Begin at the first line of the records below and, please, give each line again exactly until the line with "(binnen een dag" is included.
========
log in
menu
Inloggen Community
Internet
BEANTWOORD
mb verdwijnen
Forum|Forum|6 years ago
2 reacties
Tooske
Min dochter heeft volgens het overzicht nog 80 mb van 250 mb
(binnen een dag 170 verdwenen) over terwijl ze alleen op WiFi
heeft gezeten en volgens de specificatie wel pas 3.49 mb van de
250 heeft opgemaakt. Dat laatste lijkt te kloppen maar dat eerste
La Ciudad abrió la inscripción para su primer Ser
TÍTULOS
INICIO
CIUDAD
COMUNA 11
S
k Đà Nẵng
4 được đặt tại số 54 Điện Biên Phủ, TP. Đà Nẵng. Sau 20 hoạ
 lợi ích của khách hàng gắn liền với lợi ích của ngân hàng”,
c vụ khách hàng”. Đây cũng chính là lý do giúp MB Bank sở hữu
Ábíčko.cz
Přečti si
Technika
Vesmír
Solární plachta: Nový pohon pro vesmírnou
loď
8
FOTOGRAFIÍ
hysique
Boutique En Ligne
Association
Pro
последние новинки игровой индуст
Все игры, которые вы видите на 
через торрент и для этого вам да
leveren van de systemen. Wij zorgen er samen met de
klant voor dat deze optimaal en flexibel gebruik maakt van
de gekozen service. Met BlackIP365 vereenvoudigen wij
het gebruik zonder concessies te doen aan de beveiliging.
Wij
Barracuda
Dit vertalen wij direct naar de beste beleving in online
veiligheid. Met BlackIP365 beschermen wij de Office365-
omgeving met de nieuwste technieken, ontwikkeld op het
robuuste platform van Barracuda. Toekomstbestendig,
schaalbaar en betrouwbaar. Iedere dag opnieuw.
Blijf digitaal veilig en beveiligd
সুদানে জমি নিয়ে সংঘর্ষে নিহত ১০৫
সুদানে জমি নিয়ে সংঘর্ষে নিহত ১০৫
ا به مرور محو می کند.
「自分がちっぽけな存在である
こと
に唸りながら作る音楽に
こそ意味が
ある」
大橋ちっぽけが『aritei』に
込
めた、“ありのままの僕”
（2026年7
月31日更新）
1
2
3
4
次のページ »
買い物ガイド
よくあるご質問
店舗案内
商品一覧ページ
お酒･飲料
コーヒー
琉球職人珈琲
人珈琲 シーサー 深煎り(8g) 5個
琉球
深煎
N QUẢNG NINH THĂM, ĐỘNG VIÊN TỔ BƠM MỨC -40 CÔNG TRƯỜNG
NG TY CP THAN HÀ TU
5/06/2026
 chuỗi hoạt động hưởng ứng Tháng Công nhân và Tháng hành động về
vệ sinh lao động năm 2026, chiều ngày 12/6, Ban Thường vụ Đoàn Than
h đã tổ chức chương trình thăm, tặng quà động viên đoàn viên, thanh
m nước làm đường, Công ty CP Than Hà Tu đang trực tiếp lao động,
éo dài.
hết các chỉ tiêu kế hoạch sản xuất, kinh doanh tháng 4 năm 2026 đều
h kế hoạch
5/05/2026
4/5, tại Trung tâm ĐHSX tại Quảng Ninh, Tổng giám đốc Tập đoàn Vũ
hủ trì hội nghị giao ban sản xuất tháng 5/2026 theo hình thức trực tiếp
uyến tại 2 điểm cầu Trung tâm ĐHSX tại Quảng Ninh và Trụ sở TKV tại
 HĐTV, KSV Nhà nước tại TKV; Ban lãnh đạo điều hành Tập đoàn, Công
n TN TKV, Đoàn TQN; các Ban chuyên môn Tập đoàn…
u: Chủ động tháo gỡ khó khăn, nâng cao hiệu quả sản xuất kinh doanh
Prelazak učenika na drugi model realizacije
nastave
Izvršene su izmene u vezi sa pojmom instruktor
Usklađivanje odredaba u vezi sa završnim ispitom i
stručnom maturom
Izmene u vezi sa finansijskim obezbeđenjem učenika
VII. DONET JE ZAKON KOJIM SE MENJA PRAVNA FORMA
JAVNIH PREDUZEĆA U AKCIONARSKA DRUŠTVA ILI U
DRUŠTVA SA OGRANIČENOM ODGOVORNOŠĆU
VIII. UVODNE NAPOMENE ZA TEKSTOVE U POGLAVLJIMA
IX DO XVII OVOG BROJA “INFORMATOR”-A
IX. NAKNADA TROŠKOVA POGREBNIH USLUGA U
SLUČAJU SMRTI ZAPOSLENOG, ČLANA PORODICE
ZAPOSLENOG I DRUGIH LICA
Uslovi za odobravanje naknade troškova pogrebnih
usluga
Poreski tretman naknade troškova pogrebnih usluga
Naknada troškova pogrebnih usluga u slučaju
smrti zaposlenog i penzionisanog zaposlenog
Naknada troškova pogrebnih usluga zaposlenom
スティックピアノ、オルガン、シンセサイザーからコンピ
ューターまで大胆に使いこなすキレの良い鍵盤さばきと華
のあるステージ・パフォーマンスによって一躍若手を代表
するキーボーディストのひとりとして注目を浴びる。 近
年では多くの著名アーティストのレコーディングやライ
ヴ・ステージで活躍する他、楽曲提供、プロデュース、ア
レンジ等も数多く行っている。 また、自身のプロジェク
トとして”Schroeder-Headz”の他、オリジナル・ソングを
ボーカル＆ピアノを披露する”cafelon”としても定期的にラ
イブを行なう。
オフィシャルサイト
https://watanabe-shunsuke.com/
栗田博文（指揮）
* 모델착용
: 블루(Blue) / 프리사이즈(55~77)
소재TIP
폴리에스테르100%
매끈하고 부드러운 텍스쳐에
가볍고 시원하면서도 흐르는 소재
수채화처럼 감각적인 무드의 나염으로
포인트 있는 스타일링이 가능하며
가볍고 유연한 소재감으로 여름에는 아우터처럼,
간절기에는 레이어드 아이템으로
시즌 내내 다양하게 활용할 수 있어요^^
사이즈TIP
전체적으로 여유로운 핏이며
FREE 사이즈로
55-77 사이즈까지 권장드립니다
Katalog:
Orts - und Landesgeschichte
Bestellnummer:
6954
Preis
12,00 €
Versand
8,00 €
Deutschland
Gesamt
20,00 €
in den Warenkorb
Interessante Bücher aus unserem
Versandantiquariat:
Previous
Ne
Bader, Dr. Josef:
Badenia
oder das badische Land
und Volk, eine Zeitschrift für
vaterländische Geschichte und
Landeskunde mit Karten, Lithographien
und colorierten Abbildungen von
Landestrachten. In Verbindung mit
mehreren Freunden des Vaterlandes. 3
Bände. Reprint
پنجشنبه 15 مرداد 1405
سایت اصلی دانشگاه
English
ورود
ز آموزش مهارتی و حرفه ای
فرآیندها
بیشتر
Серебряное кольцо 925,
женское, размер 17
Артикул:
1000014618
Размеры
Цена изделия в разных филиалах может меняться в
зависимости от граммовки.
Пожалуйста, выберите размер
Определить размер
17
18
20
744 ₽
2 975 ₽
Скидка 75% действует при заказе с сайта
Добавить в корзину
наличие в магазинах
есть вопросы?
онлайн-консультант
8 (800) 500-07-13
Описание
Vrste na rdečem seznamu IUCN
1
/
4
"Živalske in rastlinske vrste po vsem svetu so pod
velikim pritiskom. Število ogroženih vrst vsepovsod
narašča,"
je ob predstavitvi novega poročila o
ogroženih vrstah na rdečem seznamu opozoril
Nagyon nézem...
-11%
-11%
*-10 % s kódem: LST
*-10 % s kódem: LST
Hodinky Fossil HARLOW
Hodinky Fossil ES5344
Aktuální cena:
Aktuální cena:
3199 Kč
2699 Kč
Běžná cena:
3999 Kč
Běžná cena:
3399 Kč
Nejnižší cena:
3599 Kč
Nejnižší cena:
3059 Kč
========
Response for this exercise:
log in
menu
Inloggen Community
Internet
BEANTWOORD
mb verdwijnen
Forum|Forum|6 years ago
2 reacties
Tooske
Min dochter heeft volgens het overzicht nog 80 mb van 250 mb
(binnen een dag 170 verdwenen) over terwijl ze alleen op WiFi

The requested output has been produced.